### Check your understanding:
a: Rewrite the passage on substance use treatment, starting with "Another fascinating fact" and going on through "in Figure 5.", replacing "fascinating" with "striking".
b: Carry the passage on substance use treatment forward from its final sentence.

-------- Exercise text

Another fascinating fact we find in the NSDUH data is that 84 percent of the people the government thinks should have treatment do not want treatment, as illustrated in Figure 5.
The government’s criteria for those who should get treatment involves three categories: individuals who met DSM-IV criteria for “Substance Abuse,” those who met the criteria for “Substance Dependence,” and everyone who received treatment regardless of DSM criteria. Although both the federal government and the addiction treatment industry use these statistics when calling for increased access to treatment—in order to meet this perceived “need”—the vast majority of people with an SUD do not in fact feel this need. And as we see, the data back them up—a fact that is not as widely known as it should be.
The conventional wisdom says that this glaring gap between the perceived need for treatment and the felt need for treatment is a sign that we need to do a better job of persuading substance users to enter treatment. Two of the main reasons typically given for why substance users do not want or do not get treatment are lack of resources and psychological denial. The Affordable Care Act increases access to mental health and addiction services; public awareness campaigns, media attention, and entertainment such as Dr. Drew Pinsky’s franchise, have both reinforced the concept of denial and promoted the act of overcoming it.
It is important to ask whether this enormous—and growing—financial and cultural investment in addiction treatment is wise or wasteful. Research tells us that treatment has some benefit for some people. Indeed, former users report that it saves lives. But research doesn’t tell us who is most likely to benefit—and therefore where the resources should be spent. Are the substance users who have the most severe problems the ones who are most likely to benefit from treatment? Such questions require answers.

----------------
-------- Information shown

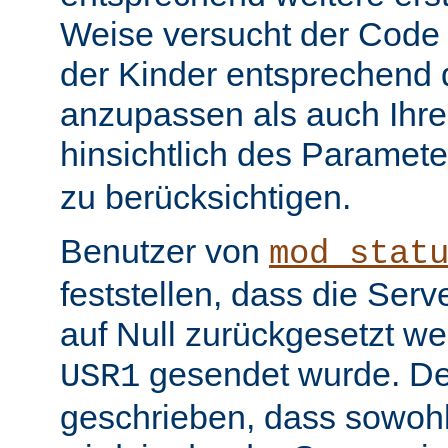
Weise versucht der Code
der Kinder entsprechend 
anzupassen als auch Ihr
hinsichtlich des Paramet
zu berücksichtigen.
Benutzer von
mod_stat
feststellen, dass die Serv
auf Null zurückgesetzt w
gesendet wurde. De
USR1
geschrieben, dass sowohl 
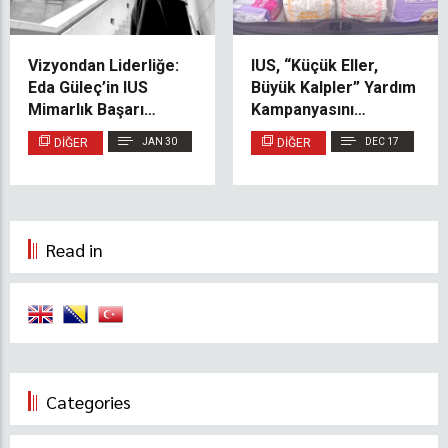
Vizyondan Liderliğe:
IUS, “Küçük Eller,
Eda Güleç’in IUS
Büyük Kalpler” Yardım
Mimarlık Başarı
Kampanyasını
Hikâyesi
Başarıyla Tamamladı
DIĞER
JAN 30
DIĞER
DEC 17
Read in
Categories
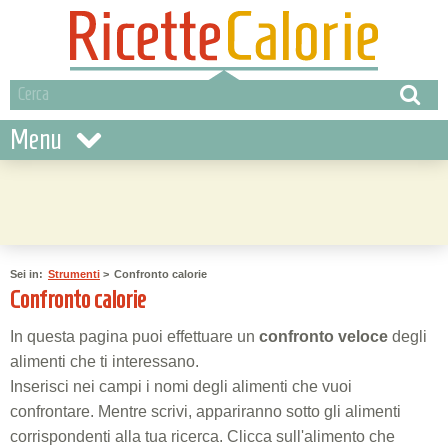
Menu
Sei in:
Strumenti
>
Confronto calorie
Confronto calorie
In questa pagina puoi effettuare un
confronto veloce
degli
alimenti che ti interessano.
Inserisci nei campi i nomi degli alimenti che vuoi
confrontare. Mentre scrivi, appariranno sotto gli alimenti
corrispondenti alla tua ricerca. Clicca sull'alimento che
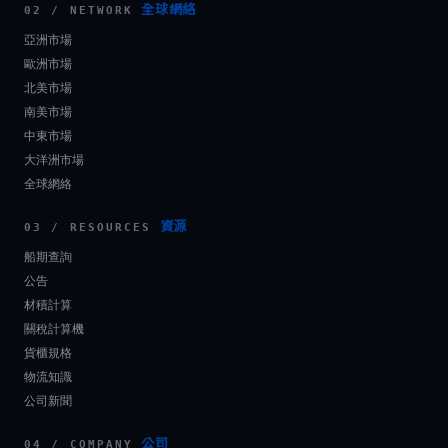
全球網絡
02 / NETWORK
亞洲市場
歐洲市場
北美市場
南美市場
中東市場
大洋洲市場
全球網絡
資源
03 / RESOURCES
船期查詢
公告
材積計算
關稅計算機
貨櫃規格
物流知識
公司新聞
公司
04 / COMPANY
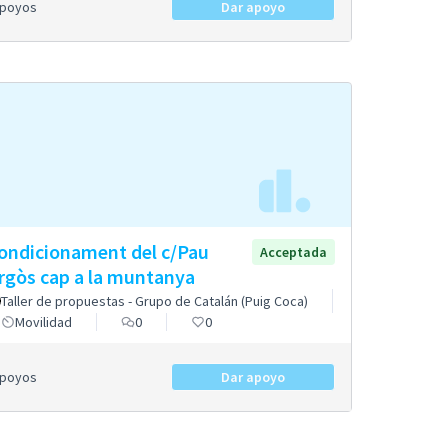
Apoyos
Dar apoyo
ondicionament del c/Pau
Acceptada
rgòs cap a la muntanya
Taller de propuestas - Grupo de Catalán (Puig Coca)
Movilidad
0
0
Apoyos
Dar apoyo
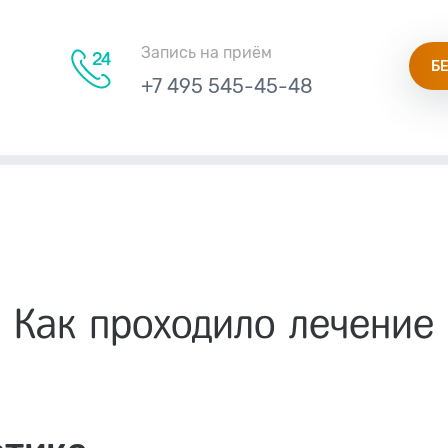
Запись на приём
Б
+7 495 545-45-48
Как проходило лечение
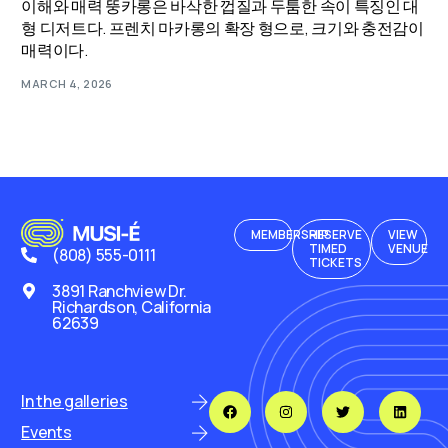
이해와 매력 뚱카롱은 바삭한 껍질과 두툼한 속이 특징인 대
형 디저트다. 프렌치 마카롱의 확장 형으로, 크기와 충전감이
매력이다.
MARCH 4, 2026
MEMBERSHIP
RESERVE
VIEW
TIMED
VENUE
(808) 555-0111
TICKETS
3891 Ranchview Dr.
Richardson, California
62639
In the galleries
Events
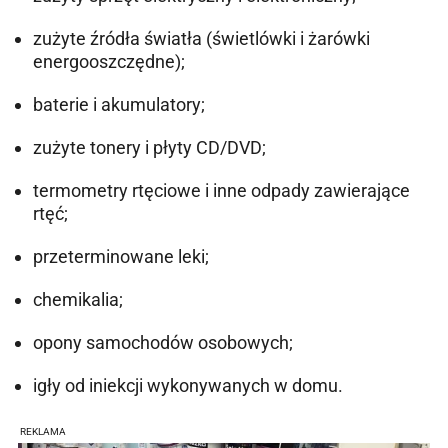
zużyte źródła światła (świetlówki i żarówki
energooszczędne);
baterie i akumulatory;
zużyte tonery i płyty CD/DVD;
termometry rtęciowe i inne odpady zawierające
rtęć;
przeterminowane leki;
chemikalia;
opony samochodów osobowych;
igły od iniekcji wykonywanych w domu.
REKLAMA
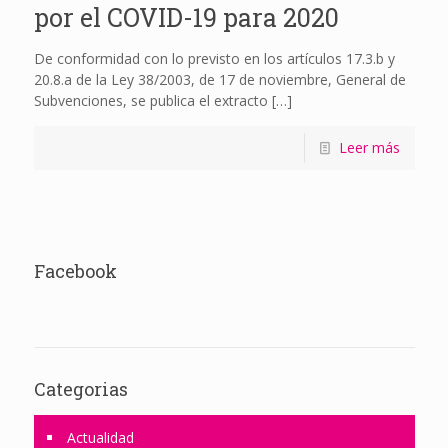
por el COVID-19 para 2020
De conformidad con lo previsto en los artículos 17.3.b y
20.8.a de la Ley 38/2003, de 17 de noviembre, General de
Subvenciones, se publica el extracto
[…]
Leer más
Facebook
Categorias
Actualidad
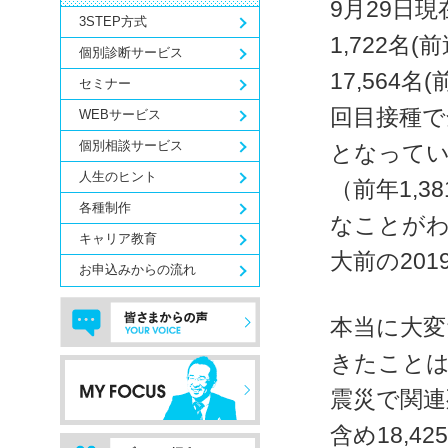
9月29日現
3STEP方式
1,722名
個別診断サービス
17,564
セミナー
回目接種で全
WEBサービス
個別相談サービス
となってい
人生のヒント
（前年1,3
各種制作
なことがわ
キャリア教育
大前の20
お申込みからの流れ
本当に大変
きたことは
震災で関連
含め18,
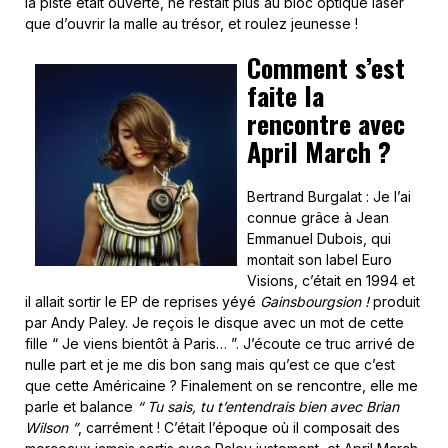
la piste était ouverte, ne restait plus au bloc optique laser
que d’ouvrir la malle au trésor, et roulez jeunesse !
Comment s’est
faite la
rencontre avec
April March ?
Bertrand Burgalat : Je l’ai
connue grâce à Jean
Emmanuel Dubois, qui
montait son label Euro
Visions, c’était en 1994 et
il allait sortir le EP de reprises yéyé
Gainsbourgsion !
produit
par Andy Paley. Je reçois le disque avec un mot de cette
fille “ Je viens bientôt à Paris… ”. J’écoute ce truc arrivé de
nulle part et je me dis bon sang mais qu’est ce que c’est
que cette Américaine ? Finalement on se rencontre, elle me
parle et balance
“ Tu sais, tu t’entendrais bien avec Brian
Wilson ”
, carrément ! C’était l’époque où il composait des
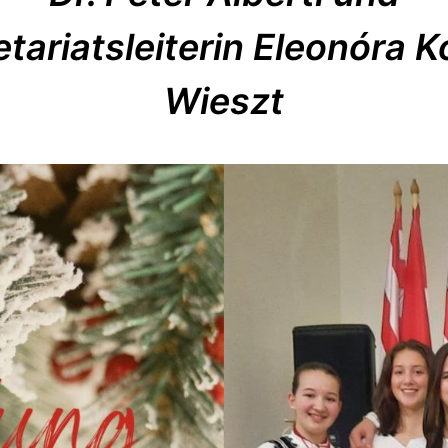
etariatsleiterin Eleonóra K
Wieszt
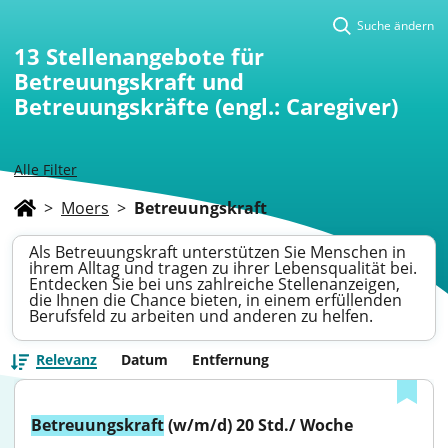
Suche ändern
13
Stellenangebote für
Betreuungskraft und
Betreuungskräfte (engl.: Caregiver)
Alle Filter
>
Moers
>
Betreuungskraft
Als Betreuungskraft unterstützen Sie Menschen in
ihrem Alltag und tragen zu ihrer Lebensqualität bei.
Entdecken Sie bei uns zahlreiche Stellenanzeigen,
die Ihnen die Chance bieten, in einem erfüllenden
Berufsfeld zu arbeiten und anderen zu helfen.
Relevanz
Datum
Entfernung
Betreuungskraft
 (w/m/d) 20 Std./ Woche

----------------

### Results:
a:
Another striking fact we find in the NSDUH data is that 84 percent of the people the government thinks should have treatment do not want treatment, as illustrated in Figure 5.

b:
As a former consumer of substance abuse treatment and as a person who works with active substance users, I believe that the primary reasons people do not want to go to substance abuse treatment are: (1) they will be disrespected as individuals, (2) abstinence will be forced upon them whether they choose it or not, and (3) spirituality will also be forced upon them. This is a basically accurate description of most of the alcohol and drug treatment currently available, particularly for poor people.
A new treatment paradigm that meets people “where they are at,” encouraging them to pursue goals they choose for themselves, would attract rather than repel people who need help. Patt Denning, Jeannie Little,and Andrew Tatarsky have done pioneering work on developing such a paradigm; they report many successes with clients who have been resistant to traditional forms of treatment. My own experience tells me that this paradigm should become the standard of care. At the very least, advocates of the current treatment paradigm would do well to expand specialty treatment to include this approach.